You may specify more than one wildcard in old and in new. Janstat to stat, injanstat to instat, and subjan to sub ? means exactly one character, ? means exactly two characters, etc * in new corresponds with * in old and stands for the text that * in old matched. * means that zero or more characters go here. * in old selects the variables to be renamed. Rename all variables starting firm with Firmġ.

There is a number of keywords that may be used in this way, e.g., mean, median, std, min, max, or pctile, p(#) (for other values than the median). This is easily accomplished, provided that a variable indicates to which household each person belongs: In such a situation, you may wish to compute the household income, i.e., the sum of all individual incomes in each household. However, a common situation is that you have data which were collected on households, and in each household all adult persons were interviewed concerning, e.g., their individual income. Of course, this is something you will not normally wish to do.

Note that each case (=row) in the dataset will have the same value in this variable, to wit, the total of all incomes. Will compute the sum of income over the entire dataset and will store the result in a new variable called tinc. Some Stata commands that may be useful for data transformation do not relate to a single row of the data, but rather to the dataset in its entirety. But you may also build it into the by prefix, as in:īysort country: some Stata commmand(s) Data transformation If this is not the case, you may use the sort command prior to executing the command beginning with by.
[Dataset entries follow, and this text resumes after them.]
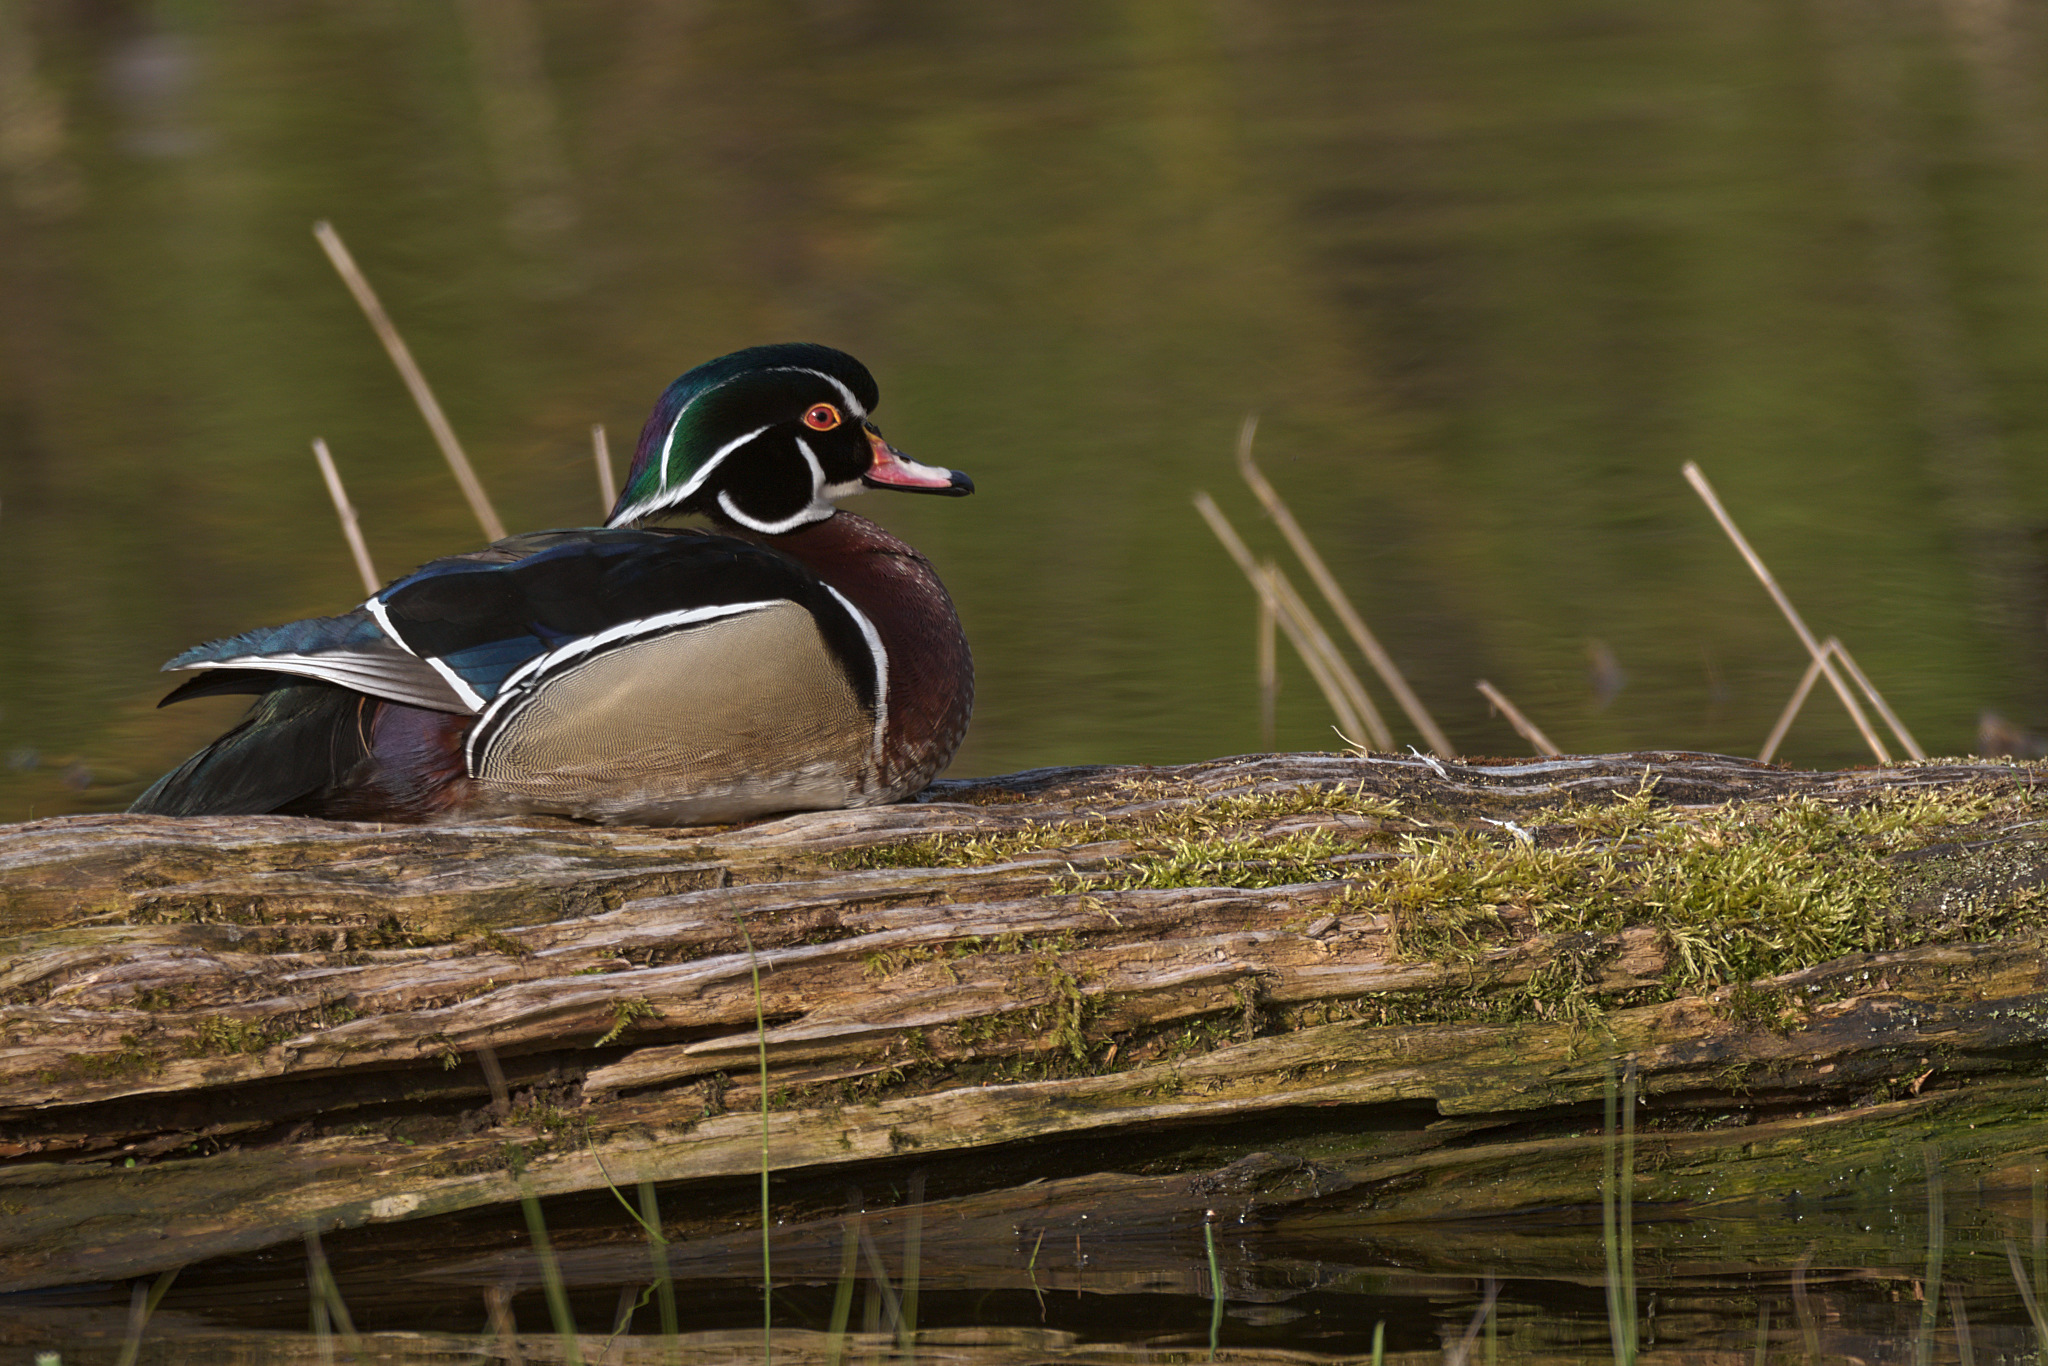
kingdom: Animalia
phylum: Chordata
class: Aves
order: Anseriformes
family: Anatidae
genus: Aix
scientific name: Aix sponsa
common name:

Note, however, that this presupposes that the data are sorted by "country". Whatever is achieved by "some Stata command(s)" is accomplished separately for all groups defined by variable "country".

The general form to deal with by is to use it as a prefix. It is most useful for data transformations, but of course it may also be used to do analyses by subgroups. To do something not on the entire dataset, but rather on subgroups, keyword by is used. Multiple Imputation: Analysis and Pooling Steps.Confidence Intervals with ci and centile.Changing the Look of Lines, Symbols etc.